Questions about misconduct by the clergy and coverups are nothing new for Los Angeles, Chicago, Dallas, Boston, even Bemidji, Minn., and Pueblo, Colo.

The church has paid out millions in court settlements, legal expenses and medical treatment. Insurance policies have been canceled. Priests have opted out of confession and youth activities to protect themselves. Debates have raged over such issues as the celibate lifestyle and recovered memories.

The nation's Roman Catholic bishops have created a nationwide policy for investigating and preventing the sexual abuse of minors by priests. Pope John Paul II apologized to victims in 2001.

Documents released in 2002 stemming from 84 civil lawsuits against Boston priest John Geoghan - constantly on the move from one parish to another for 30 years - suggested that his archdiocese may have been, as the New York Times reported, "more preoccupied with avoiding a scandal involving a pedophile priest than making sure he had no further contact with children."

It is against that backdrop that officials of the Catholic Diocese of Memphis have had to respond to accusations that the storm has not bypassed Memphis after all.

Diocese attorneys have acknowledged in connection with a lawsuit that former Dominican friar Juan Carlos Duran exposed himself to a teenage boy here four years ago.

Duran, now believed to be residing in Bolivia, was assigned to Memphis at the time.

The admission comes in documents filed in Shelby County Circuit Court as part of a civil lawsuit claiming an unnamed teenager was sexually abused by Duran.

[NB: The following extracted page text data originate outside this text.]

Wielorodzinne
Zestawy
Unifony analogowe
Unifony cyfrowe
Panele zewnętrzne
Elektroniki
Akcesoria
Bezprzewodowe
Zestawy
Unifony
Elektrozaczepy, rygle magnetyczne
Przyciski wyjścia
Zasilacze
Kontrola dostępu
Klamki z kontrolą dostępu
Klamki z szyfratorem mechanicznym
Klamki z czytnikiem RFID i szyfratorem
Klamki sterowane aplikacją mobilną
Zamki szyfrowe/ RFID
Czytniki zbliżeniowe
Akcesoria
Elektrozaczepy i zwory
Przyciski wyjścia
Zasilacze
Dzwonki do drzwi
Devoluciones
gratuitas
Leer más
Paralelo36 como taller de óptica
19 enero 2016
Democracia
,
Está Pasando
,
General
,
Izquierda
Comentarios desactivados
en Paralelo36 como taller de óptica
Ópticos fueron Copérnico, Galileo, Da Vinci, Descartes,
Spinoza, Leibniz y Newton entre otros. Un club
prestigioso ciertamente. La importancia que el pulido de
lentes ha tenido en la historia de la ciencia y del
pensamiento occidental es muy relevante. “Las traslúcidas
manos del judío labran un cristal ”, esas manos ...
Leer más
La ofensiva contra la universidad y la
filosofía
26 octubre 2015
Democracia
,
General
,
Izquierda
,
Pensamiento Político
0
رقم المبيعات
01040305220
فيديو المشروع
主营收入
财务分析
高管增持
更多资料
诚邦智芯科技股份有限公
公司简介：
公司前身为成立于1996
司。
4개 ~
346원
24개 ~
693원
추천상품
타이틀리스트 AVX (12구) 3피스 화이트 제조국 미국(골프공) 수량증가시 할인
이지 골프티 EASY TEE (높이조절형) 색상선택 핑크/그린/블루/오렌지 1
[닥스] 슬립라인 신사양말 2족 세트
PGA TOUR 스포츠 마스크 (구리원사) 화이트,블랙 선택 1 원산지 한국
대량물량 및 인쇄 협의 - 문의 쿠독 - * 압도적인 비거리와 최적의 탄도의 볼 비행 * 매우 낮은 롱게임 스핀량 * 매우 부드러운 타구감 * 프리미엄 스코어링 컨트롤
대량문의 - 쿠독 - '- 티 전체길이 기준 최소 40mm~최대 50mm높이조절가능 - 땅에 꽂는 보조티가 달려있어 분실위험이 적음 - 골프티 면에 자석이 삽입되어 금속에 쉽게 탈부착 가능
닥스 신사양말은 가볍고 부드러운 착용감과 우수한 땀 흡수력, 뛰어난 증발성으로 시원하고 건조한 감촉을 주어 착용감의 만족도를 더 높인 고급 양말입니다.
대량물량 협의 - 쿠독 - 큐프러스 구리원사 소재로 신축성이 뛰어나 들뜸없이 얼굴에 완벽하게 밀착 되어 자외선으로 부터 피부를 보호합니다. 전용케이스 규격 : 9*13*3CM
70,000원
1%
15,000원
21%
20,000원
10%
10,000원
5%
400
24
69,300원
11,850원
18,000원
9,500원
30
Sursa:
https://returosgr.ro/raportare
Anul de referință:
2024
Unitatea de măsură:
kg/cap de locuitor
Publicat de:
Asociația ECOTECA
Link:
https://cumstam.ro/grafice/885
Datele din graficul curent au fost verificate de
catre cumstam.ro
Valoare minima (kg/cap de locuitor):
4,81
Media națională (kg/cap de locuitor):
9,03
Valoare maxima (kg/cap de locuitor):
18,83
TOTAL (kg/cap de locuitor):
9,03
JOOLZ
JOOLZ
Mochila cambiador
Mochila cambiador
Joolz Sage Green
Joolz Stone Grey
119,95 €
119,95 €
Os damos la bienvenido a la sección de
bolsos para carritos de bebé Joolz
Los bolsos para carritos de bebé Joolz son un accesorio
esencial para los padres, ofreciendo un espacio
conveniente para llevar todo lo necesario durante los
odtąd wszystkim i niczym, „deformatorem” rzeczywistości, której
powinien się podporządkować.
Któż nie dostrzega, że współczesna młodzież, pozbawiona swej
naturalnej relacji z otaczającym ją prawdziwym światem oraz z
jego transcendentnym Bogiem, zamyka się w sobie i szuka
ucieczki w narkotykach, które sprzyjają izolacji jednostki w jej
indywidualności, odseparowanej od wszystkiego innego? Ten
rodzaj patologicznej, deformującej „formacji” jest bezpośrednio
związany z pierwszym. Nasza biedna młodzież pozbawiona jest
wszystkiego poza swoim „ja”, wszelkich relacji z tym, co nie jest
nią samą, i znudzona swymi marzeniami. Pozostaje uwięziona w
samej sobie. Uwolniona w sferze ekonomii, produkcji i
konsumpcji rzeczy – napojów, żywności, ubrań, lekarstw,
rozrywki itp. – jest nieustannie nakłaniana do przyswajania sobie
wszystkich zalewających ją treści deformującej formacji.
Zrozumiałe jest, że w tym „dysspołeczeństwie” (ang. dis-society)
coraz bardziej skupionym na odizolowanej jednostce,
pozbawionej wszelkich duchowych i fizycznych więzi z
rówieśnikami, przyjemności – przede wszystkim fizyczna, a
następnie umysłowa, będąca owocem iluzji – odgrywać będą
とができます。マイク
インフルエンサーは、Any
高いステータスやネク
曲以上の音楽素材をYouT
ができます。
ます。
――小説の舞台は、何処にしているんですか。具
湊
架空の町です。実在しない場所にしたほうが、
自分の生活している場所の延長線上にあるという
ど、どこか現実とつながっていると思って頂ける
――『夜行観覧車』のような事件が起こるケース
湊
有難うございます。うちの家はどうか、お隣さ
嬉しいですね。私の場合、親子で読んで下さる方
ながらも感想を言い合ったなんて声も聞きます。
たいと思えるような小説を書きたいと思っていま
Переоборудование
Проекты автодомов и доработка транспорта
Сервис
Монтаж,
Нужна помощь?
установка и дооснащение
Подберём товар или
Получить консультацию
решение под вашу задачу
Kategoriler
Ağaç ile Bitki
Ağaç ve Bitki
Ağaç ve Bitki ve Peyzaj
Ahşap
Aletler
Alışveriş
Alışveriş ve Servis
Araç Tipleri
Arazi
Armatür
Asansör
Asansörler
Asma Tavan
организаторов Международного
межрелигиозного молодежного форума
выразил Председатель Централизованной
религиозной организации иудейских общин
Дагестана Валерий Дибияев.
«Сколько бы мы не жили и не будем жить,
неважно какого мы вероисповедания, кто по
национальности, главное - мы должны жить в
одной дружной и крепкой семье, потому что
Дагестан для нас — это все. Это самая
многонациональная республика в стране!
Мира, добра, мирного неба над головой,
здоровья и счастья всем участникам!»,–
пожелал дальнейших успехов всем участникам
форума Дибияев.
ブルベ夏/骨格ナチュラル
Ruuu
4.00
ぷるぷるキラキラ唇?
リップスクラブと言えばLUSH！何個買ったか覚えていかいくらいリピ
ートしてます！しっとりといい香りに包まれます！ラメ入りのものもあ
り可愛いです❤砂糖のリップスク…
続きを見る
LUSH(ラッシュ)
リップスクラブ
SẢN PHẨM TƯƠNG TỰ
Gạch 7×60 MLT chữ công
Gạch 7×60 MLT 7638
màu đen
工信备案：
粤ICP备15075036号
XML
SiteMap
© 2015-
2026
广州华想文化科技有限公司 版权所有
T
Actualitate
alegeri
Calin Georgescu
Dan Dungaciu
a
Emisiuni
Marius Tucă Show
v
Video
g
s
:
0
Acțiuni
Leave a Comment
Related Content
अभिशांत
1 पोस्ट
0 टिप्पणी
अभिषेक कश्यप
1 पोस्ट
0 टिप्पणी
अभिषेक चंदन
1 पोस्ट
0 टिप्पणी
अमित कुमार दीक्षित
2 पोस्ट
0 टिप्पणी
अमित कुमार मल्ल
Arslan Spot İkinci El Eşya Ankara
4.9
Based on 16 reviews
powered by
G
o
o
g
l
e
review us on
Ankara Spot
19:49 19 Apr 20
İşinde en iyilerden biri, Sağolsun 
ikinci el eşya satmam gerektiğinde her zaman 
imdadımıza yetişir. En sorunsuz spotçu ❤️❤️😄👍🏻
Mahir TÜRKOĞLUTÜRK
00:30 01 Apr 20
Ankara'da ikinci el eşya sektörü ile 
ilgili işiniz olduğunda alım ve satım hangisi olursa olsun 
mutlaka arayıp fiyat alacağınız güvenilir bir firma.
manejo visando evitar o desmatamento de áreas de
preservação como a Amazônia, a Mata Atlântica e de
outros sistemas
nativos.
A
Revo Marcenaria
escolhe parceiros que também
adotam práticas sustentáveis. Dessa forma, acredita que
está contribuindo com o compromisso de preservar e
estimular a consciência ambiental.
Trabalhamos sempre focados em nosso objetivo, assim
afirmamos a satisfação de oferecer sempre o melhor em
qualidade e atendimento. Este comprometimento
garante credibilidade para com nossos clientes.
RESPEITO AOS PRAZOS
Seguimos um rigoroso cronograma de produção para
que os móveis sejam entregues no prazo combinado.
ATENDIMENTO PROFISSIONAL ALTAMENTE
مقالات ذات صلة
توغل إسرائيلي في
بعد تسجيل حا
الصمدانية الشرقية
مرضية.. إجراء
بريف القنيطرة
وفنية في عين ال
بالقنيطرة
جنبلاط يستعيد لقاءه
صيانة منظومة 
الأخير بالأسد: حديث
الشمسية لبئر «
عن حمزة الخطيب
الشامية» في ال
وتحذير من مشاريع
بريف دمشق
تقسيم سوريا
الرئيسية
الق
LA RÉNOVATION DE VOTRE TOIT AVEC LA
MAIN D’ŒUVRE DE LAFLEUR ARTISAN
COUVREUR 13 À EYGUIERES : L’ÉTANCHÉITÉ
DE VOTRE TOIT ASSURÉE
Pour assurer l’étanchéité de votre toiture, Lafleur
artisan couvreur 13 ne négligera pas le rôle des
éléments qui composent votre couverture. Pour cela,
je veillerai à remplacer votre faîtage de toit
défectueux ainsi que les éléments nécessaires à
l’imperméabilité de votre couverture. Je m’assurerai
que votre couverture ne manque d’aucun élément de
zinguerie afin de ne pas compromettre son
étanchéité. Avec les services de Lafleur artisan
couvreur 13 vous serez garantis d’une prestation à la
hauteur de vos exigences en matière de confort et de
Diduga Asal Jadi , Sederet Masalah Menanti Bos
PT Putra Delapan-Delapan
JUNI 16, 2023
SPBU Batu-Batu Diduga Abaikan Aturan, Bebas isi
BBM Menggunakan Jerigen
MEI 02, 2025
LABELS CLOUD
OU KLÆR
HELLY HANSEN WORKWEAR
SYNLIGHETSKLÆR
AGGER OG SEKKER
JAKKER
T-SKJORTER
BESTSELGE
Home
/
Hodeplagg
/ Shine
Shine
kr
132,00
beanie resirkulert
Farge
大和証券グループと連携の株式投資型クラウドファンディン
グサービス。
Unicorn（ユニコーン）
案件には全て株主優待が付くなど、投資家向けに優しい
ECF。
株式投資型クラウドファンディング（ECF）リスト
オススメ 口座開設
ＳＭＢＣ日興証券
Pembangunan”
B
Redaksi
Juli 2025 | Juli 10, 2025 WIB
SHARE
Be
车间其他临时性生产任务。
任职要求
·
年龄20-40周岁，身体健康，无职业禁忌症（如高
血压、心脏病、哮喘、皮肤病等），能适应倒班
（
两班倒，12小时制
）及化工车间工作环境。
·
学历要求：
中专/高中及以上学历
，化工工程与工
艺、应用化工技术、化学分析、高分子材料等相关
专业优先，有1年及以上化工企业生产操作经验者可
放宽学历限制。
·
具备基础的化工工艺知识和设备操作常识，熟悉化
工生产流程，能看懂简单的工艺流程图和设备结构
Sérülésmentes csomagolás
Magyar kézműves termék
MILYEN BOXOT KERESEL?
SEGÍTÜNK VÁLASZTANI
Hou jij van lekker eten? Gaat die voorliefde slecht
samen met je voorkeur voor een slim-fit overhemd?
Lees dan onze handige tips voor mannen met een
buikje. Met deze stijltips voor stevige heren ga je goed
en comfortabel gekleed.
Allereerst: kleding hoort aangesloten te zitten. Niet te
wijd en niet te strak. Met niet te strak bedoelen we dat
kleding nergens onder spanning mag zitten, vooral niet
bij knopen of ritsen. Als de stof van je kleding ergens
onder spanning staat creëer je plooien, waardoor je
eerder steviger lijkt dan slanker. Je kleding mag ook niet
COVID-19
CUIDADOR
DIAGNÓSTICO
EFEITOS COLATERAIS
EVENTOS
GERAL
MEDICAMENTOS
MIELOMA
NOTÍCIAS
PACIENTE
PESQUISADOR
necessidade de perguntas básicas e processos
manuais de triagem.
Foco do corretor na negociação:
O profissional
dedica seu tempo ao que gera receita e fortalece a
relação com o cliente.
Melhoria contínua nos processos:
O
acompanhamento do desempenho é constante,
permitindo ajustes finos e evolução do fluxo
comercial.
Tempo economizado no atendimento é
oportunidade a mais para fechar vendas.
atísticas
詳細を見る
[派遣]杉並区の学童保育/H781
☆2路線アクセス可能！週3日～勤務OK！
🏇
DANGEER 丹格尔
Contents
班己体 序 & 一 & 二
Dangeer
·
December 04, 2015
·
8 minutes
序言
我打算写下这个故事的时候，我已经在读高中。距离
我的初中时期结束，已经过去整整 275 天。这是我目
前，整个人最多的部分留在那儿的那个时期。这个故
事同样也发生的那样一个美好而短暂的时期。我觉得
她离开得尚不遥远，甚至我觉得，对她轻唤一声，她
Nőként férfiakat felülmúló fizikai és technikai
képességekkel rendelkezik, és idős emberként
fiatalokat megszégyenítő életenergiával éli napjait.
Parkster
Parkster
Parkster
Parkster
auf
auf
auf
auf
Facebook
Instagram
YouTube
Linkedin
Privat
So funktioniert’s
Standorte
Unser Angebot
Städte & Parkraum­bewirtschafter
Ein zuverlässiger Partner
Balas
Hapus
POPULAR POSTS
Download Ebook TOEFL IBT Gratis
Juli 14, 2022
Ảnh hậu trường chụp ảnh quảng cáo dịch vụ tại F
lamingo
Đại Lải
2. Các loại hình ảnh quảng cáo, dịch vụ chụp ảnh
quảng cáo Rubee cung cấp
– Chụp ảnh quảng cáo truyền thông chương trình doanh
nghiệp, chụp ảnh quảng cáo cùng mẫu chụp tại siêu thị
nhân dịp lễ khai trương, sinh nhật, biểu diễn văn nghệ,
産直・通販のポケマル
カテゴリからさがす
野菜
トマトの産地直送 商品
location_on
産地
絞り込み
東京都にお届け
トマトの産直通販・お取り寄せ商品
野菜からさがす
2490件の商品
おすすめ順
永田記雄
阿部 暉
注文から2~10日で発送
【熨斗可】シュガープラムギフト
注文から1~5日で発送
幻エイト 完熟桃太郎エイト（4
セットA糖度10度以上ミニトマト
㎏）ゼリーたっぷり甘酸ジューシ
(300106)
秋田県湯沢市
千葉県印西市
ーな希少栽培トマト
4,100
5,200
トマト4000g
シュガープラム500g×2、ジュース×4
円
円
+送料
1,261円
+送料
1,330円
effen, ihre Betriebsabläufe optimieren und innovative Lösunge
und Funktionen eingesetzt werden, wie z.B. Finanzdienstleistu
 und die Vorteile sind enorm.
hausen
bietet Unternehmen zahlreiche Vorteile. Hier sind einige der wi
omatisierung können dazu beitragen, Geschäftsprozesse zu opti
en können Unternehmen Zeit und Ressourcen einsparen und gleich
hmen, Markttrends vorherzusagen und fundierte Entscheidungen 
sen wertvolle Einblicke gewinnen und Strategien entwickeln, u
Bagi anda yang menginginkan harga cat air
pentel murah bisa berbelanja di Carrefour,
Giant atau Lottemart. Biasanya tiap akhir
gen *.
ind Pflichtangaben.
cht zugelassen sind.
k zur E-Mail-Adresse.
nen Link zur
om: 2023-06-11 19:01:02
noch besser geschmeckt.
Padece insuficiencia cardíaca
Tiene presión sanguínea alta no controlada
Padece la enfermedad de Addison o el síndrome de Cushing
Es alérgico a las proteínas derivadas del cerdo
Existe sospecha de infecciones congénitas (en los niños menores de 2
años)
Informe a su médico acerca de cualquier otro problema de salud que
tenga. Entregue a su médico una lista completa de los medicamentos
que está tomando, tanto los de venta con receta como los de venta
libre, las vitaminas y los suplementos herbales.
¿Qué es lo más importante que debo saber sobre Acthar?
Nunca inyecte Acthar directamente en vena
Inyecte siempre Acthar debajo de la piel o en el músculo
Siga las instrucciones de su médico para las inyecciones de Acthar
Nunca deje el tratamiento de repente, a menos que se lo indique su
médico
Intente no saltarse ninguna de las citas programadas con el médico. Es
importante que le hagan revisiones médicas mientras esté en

Duran also is charged in St. Louis with sodomizing a boy there sometime between 1999 and 2002.

The lawsuit also alleges church officials helped Duran leave the Memphis area to avoid scandal and liability. Church officials deny the accusation and insist that Duran was in St. Louis prior to his assignment to Memphis, rather than after, as it had been alleged.

According to a report in the St. Louis Post-Dispatch newspaper, Duran also is the target of a federal investigation for another allegation of child sexual abuse.

According to church officials, Duran was sent to Maryland for "psychological counseling" after he admitted exposing himself to the boy in Memphis. Beyond that, nothing has been publicly revealed about his activity or movements.

The local diocese also is operating under a cloud created by another lawsuit filed by twin brothers Blain and Blair Chambers who say they were abused in 1980 by another Memphis priest, Rev. Richard Mickey, when they were students at Bishop Byrne High School and he was a teacher and counselor.

The brothers say that repressed memories of sexual abuse surfaced for the first time when they took a fishing trip in July 2003. Mick ey denied the allegations and diocesan officials have assured parishioners and the public that "the diocese has responded and acted appropriately to any accusation."

That is the central question to any litigation in which the diocese is named. The extent to which the public accepts its answer depends on how forthcoming officials are in revealing how they have dealt with abusive members of the clergy, how well they have followed up on their treatment and what the diocese has done to help victims cope with any ensuing trauma.

The less information people have, the more they will assume, and given the track record of diocese officials in Chicago, Boston and elsewhere, assumptions can be harsh indeed.